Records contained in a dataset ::
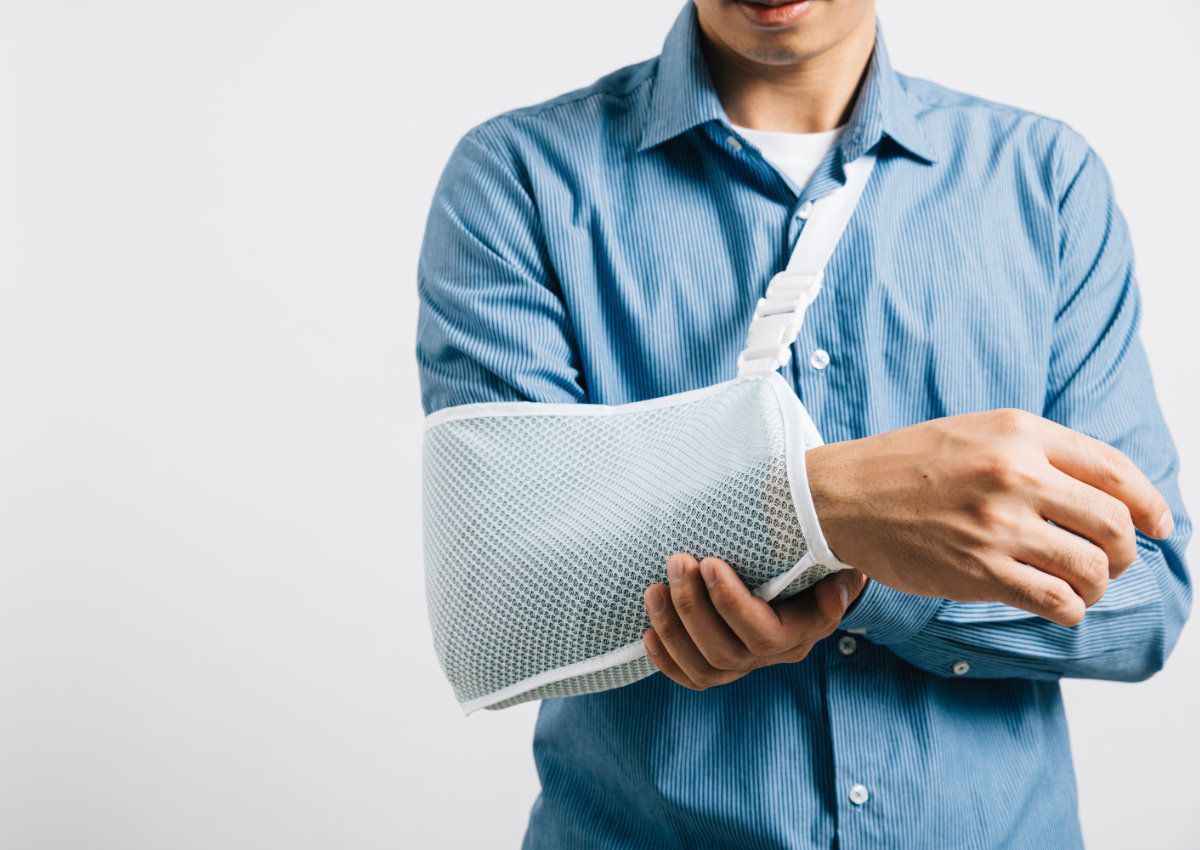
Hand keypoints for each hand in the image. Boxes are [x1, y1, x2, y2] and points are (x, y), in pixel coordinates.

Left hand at [642, 552, 866, 689]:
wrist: (813, 571)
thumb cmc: (817, 553)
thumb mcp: (832, 554)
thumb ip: (834, 565)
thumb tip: (837, 585)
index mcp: (805, 628)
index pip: (765, 633)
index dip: (731, 603)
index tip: (710, 562)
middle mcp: (777, 654)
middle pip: (727, 650)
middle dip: (692, 606)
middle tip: (677, 562)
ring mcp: (748, 663)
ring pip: (705, 667)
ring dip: (673, 628)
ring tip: (654, 589)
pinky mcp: (722, 665)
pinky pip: (693, 677)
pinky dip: (667, 659)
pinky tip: (648, 632)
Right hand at [805, 407, 1173, 626]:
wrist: (843, 496)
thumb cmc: (907, 465)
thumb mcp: (977, 432)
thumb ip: (1037, 452)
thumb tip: (1105, 492)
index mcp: (1019, 433)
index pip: (1114, 470)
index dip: (1150, 503)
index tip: (1160, 526)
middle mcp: (1015, 475)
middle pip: (1113, 525)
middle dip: (1125, 552)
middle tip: (1110, 561)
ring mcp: (998, 526)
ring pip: (1093, 569)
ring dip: (1099, 585)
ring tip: (1080, 585)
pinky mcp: (980, 571)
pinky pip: (1056, 602)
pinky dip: (1070, 610)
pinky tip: (1057, 605)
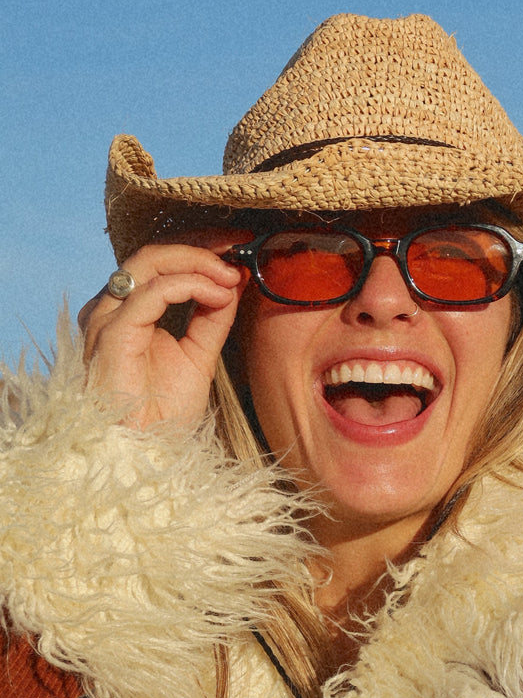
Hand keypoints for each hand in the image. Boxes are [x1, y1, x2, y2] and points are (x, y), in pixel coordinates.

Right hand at [78, 230, 250, 428]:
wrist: (145, 451)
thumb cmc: (162, 412)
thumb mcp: (199, 356)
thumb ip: (212, 318)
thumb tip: (232, 281)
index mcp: (127, 312)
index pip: (160, 264)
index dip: (200, 251)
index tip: (240, 249)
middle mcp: (111, 309)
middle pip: (153, 254)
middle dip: (201, 247)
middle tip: (240, 251)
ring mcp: (107, 319)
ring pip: (149, 262)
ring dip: (198, 262)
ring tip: (232, 275)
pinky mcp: (112, 333)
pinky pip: (152, 293)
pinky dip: (190, 285)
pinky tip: (219, 293)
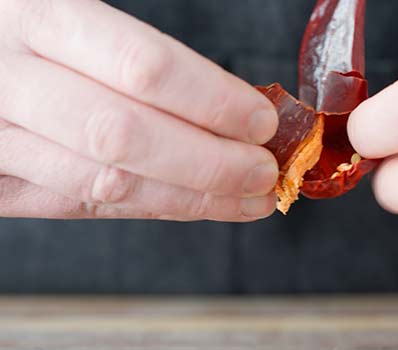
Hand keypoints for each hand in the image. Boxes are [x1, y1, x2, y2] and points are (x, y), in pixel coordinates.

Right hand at [0, 0, 278, 220]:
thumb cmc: (25, 26)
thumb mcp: (67, 7)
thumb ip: (137, 51)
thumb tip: (236, 102)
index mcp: (36, 14)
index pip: (141, 67)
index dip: (212, 101)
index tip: (262, 121)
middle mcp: (4, 78)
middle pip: (123, 137)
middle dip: (210, 164)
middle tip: (264, 173)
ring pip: (104, 184)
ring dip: (190, 198)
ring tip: (248, 198)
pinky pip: (80, 205)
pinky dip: (152, 207)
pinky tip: (195, 203)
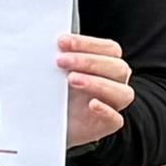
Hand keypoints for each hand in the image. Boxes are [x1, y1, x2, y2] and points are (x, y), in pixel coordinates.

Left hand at [59, 31, 134, 150]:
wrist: (49, 120)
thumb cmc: (56, 88)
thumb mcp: (55, 71)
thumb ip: (58, 57)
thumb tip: (43, 42)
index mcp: (107, 63)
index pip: (109, 49)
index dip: (88, 43)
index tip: (61, 42)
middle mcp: (115, 81)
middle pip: (117, 68)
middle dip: (88, 61)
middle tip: (60, 61)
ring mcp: (114, 104)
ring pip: (122, 92)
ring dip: (97, 83)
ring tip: (71, 79)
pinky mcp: (108, 124)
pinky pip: (116, 119)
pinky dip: (106, 110)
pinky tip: (92, 104)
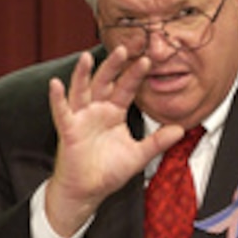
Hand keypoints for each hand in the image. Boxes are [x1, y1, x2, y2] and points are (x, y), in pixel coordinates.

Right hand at [45, 46, 184, 235]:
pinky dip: (57, 98)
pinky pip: (62, 111)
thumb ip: (158, 141)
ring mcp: (81, 117)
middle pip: (105, 81)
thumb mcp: (139, 155)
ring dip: (84, 74)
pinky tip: (55, 84)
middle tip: (125, 47)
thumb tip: (181, 129)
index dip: (135, 74)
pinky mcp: (69, 130)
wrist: (88, 190)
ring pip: (82, 90)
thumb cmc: (109, 171)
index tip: (148, 59)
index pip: (126, 88)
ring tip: (87, 57)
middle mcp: (97, 109)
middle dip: (114, 65)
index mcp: (114, 112)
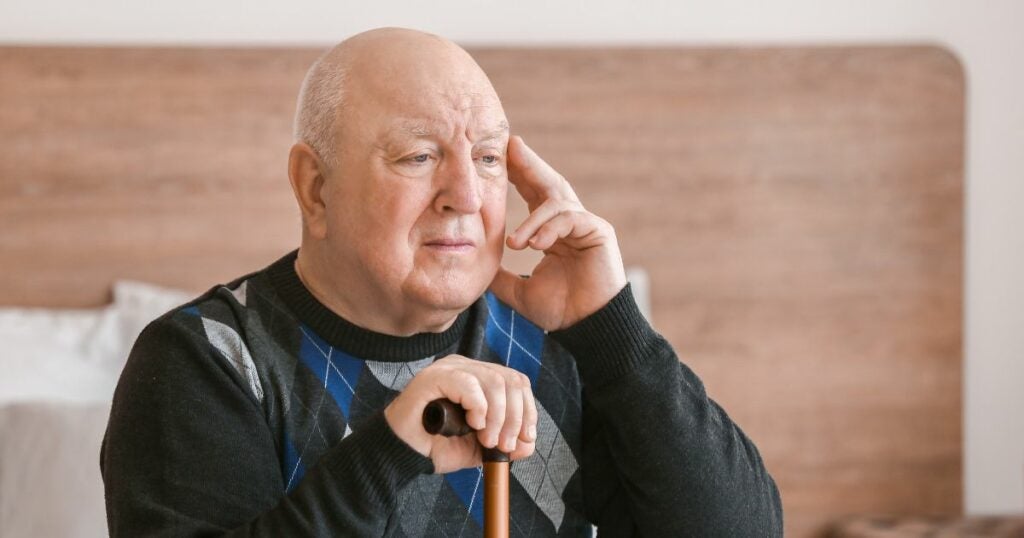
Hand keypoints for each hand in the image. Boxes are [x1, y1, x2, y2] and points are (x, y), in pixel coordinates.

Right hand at [383, 355, 536, 473]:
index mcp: (479, 378)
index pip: (517, 381)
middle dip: (515, 417)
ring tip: (485, 440)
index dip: (528, 410)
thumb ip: (506, 444)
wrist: (405, 454)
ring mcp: (450, 368)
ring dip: (497, 417)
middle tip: (502, 445)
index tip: (525, 438)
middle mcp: (466, 367)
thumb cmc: (439, 445)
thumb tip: (529, 443)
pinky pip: (468, 384)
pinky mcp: (434, 376)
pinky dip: (478, 407)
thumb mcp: (482, 448)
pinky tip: (472, 424)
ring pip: (494, 381)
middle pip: (510, 380)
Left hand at [490, 136, 627, 330]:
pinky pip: (571, 219)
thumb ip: (500, 276)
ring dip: (533, 220)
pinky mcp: (599, 232)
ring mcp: (585, 224)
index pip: (533, 194)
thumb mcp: (519, 291)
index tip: (498, 158)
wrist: (586, 328)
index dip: (518, 174)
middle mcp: (569, 222)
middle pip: (548, 183)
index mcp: (552, 230)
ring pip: (557, 202)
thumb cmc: (560, 310)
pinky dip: (551, 229)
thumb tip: (474, 265)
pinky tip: (536, 245)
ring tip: (518, 242)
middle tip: (510, 146)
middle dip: (529, 165)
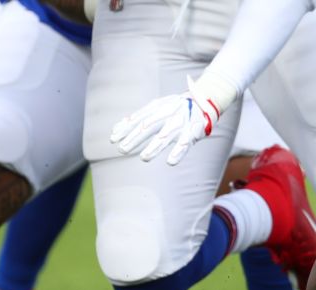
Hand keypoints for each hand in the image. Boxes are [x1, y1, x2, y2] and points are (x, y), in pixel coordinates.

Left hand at [111, 74, 227, 164]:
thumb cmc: (175, 108)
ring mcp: (181, 123)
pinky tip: (171, 162)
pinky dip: (178, 152)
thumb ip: (139, 118)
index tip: (113, 139)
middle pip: (148, 127)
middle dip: (135, 138)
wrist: (203, 102)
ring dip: (155, 147)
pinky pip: (185, 144)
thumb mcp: (157, 107)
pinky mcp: (193, 132)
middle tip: (122, 150)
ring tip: (144, 158)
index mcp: (158, 107)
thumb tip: (116, 129)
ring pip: (166, 136)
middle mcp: (168, 114)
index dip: (125, 129)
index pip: (138, 119)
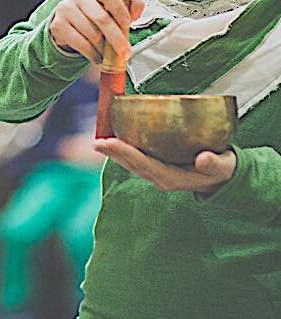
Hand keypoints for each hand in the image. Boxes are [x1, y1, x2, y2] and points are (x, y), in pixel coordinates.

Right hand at [50, 0, 144, 63]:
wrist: (70, 22)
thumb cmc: (98, 12)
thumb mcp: (115, 6)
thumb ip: (130, 6)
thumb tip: (138, 8)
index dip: (119, 8)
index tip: (128, 24)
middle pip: (100, 17)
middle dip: (116, 37)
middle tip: (125, 52)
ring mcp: (65, 8)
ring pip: (91, 33)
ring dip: (104, 48)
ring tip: (111, 55)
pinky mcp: (58, 25)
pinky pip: (80, 43)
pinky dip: (91, 53)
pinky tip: (98, 57)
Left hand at [94, 138, 236, 193]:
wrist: (222, 179)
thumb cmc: (221, 170)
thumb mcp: (223, 167)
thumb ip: (214, 163)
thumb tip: (202, 159)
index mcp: (170, 178)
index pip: (143, 164)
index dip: (125, 153)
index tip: (109, 143)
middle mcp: (159, 177)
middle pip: (130, 164)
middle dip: (113, 153)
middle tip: (96, 141)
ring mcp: (156, 174)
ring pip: (130, 163)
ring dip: (114, 153)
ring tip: (99, 141)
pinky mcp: (156, 167)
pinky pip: (136, 159)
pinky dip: (123, 150)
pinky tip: (114, 140)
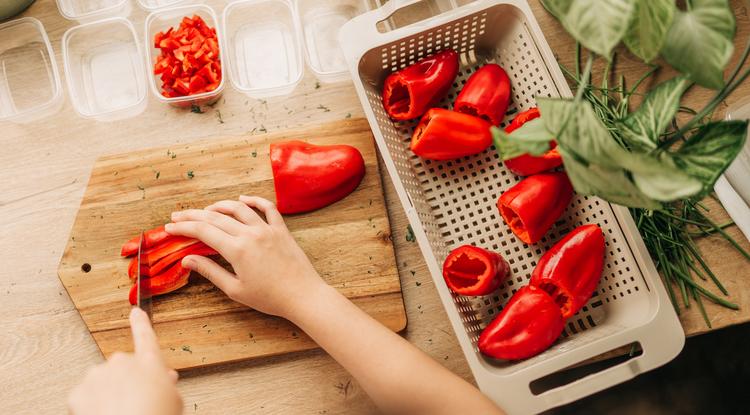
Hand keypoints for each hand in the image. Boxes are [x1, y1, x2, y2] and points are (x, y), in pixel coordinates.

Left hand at [68, 308, 181, 414]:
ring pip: (103, 383)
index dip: (140, 323)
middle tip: (137, 400)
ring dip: (110, 394)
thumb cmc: (155, 414)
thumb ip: (167, 384)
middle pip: (124, 368)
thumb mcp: (173, 399)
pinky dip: (92, 407)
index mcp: (148, 361)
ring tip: (121, 412)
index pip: (145, 336)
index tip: (136, 311)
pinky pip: (86, 398)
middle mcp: (121, 362)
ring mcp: (98, 375)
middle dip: (128, 381)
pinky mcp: (78, 392)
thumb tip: (164, 379)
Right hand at [166, 195, 324, 317]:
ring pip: (239, 208)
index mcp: (237, 249)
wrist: (303, 296)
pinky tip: (243, 198)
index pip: (203, 231)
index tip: (169, 228)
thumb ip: (211, 272)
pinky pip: (267, 208)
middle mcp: (251, 234)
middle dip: (193, 215)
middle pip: (216, 217)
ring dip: (219, 205)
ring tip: (206, 209)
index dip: (183, 228)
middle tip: (178, 216)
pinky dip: (254, 200)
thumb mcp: (235, 290)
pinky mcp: (281, 230)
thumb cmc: (269, 298)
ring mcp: (268, 229)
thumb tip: (187, 260)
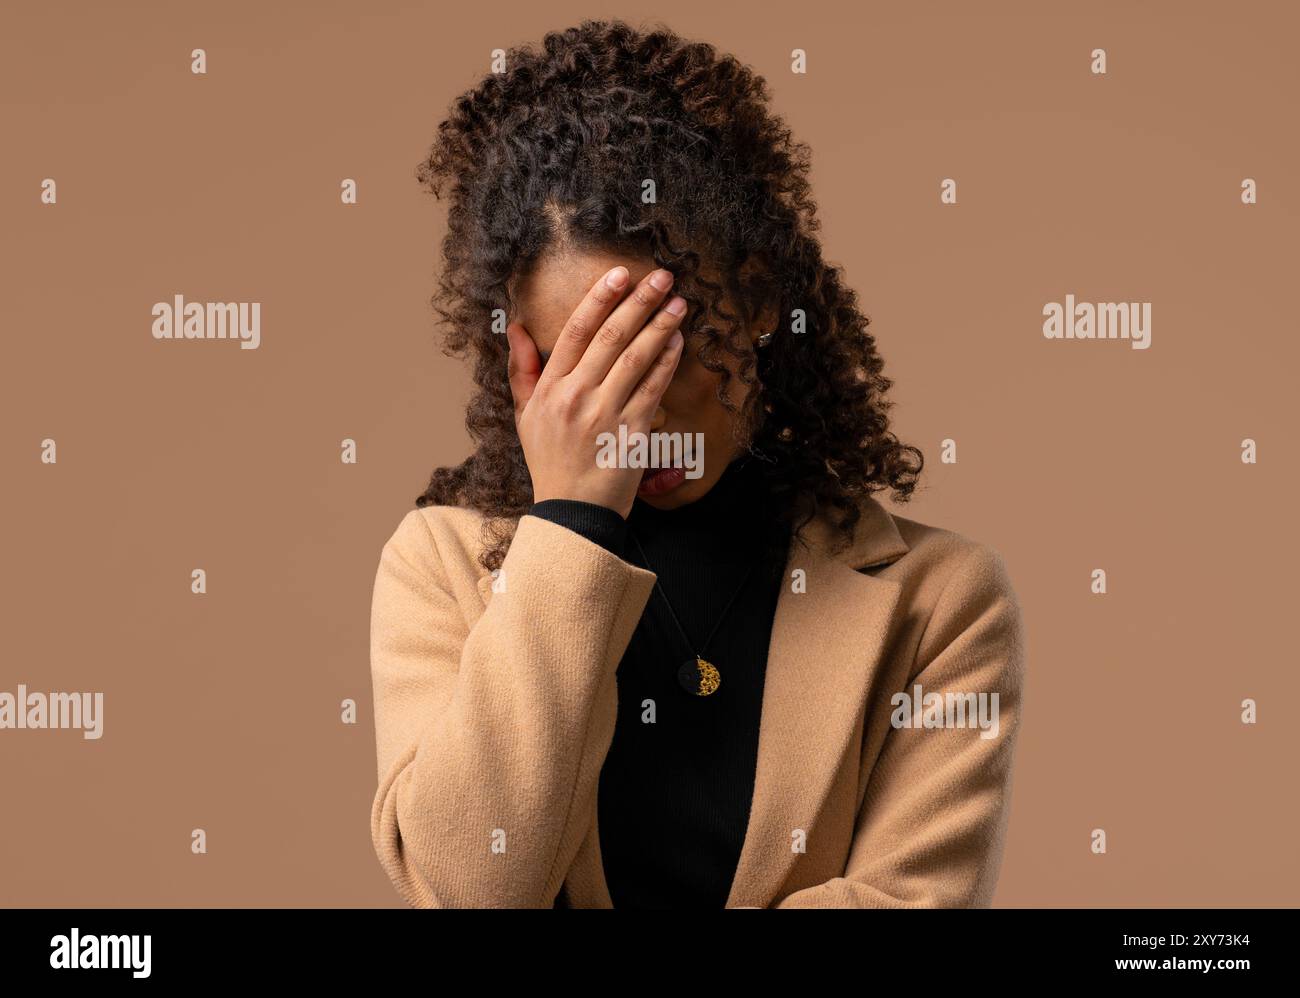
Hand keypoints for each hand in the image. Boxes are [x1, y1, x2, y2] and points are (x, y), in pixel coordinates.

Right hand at [506, 266, 686, 518]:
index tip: (619, 274)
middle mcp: (576, 397)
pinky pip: (653, 387)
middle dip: (638, 302)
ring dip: (660, 325)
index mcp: (549, 389)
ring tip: (678, 302)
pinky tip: (678, 340)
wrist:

Task description :: Set down, from the entries above, exactly the lines from the one with "index tip: (525, 438)" up to and including the one with "ring pip: (557, 202)", and no other lines.

Answer section ::
index tip: (525, 438)
middle mcp: (466, 367)
thumb cmc: (439, 445)
thumb tip: (529, 443)
pinky pip: (468, 384)
pinky mcp: (434, 376)
pinky dip: (478, 407)
thumb mcp: (482, 448)
pinky tip: (472, 424)
ring pip: (494, 381)
middle pip: (510, 380)
Left hand at [490, 136, 627, 330]:
pinky pip: (571, 219)
thumb ip: (500, 276)
ring dip: (533, 220)
pinky mcp: (599, 232)
ring mcp: (585, 224)
index pip: (533, 194)
thumb mcp: (519, 291)
index tip: (498, 158)
wrist: (586, 328)
index dip: (518, 174)
middle mcp: (569, 222)
middle pip: (548, 183)
index mcp: (552, 230)
ring pip: (557, 202)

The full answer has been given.